OPINION

Rules and institutions

rules-and-institutions

There are moments when the country looks like it is only just governable, when, for example, the prime minister – or any prime minister for that matter – starts looking like a Wild West sheriff trying to break up a brawl in a saloon. This has happened a lot in recent decades, with different prime ministers and protagonists.

Looking at us from the outside causes nothing but despair and comparisons with the most anarchic states. Those who believed that Greece could be reformed are worried that some structural failures and habits are too deeply ingrained in Greek society to be fixed. They were under the misapprehension that this would change when leftist SYRIZA came to power but were disappointed by the former administration's happy symbiosis with certain powerful vested interests, a policy that was even presented as a successful way of managing them.

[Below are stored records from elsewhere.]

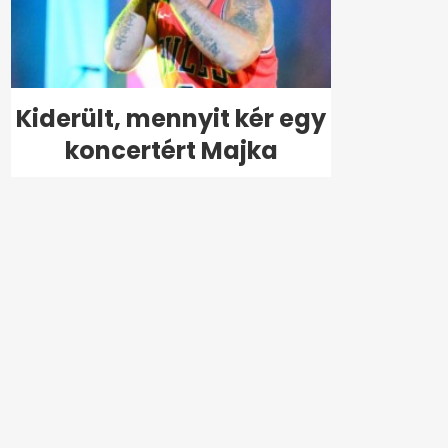
Kiderült, mennyit kér egy
koncertért Majka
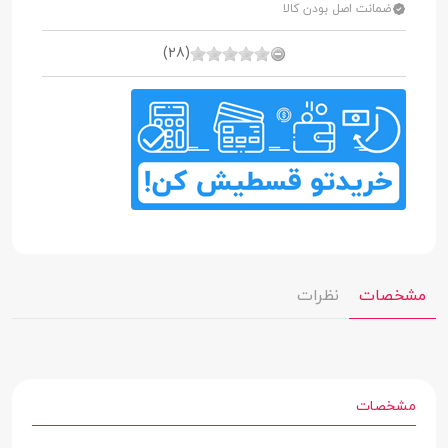
ضمانت اصل بودن کالا
(28)
مشخصات
نظرات
مشخصات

We are winning some battles, however, and while they may seem minor when looking at the big picture, we shouldn't underestimate these victories. Key among these right now is the battle against public smoking, which is being won. This is saying something because it touches upon what is a deeply cultural issue. It concerns the line that separates Greece from behaving completely like a Balkan country and an almost European one. It also shows that when the leadership is adamant, citizens not only abide by the rules but respect them as well. The are many cynics who believe that the issue of the smoking ban only concerns the elite living in ivory towers in privileged parts of the country. Reality disagrees. Sure, some nightclubs may flout the law after 3 or 4 a.m., but this is not the rule.

So, can we have strong institutions and rules that are respected by everyone? Can we stop seeing people, in various areas of our society and economy, flouting them blatantly without worrying about the consequences? It's a tough task because we're not talking about smoke but gunpowder. Such an effort takes guts, and political officials and associates who have nothing to fear and are sincere with society. The risks are huge.

Our democracy – democracy everywhere, in fact – is looking increasingly vulnerable and the trust of citizens is badly shaken. One of the greatest tests of trust has to do with how powerful people feel their leaders to be. If they lose hope they will become cynical and start coming to terms with extreme and paradoxical situations.